Please return the listing below exactly, without any of its pictures.

*** Provided material

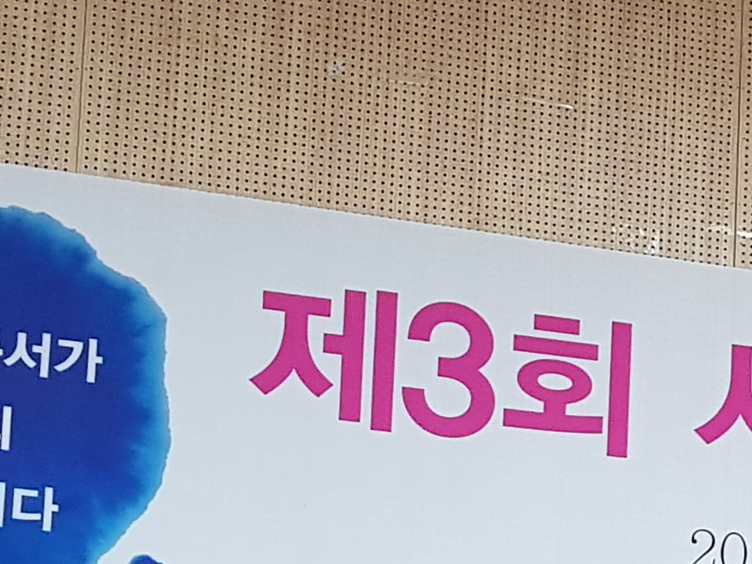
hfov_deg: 18.5
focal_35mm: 96
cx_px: 1067
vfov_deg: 14.8
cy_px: 713
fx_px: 2086
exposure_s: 1/60
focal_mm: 4.2
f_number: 1.7
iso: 125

******

** Answer box **
hfov_deg: 18.5
focal_35mm: 96
cx_px: 1067
vfov_deg: 14.8
cy_px: 713
fx_px: 2086
exposure_s: 1/60
focal_mm: 4.2
f_number: 1.7
iso: 125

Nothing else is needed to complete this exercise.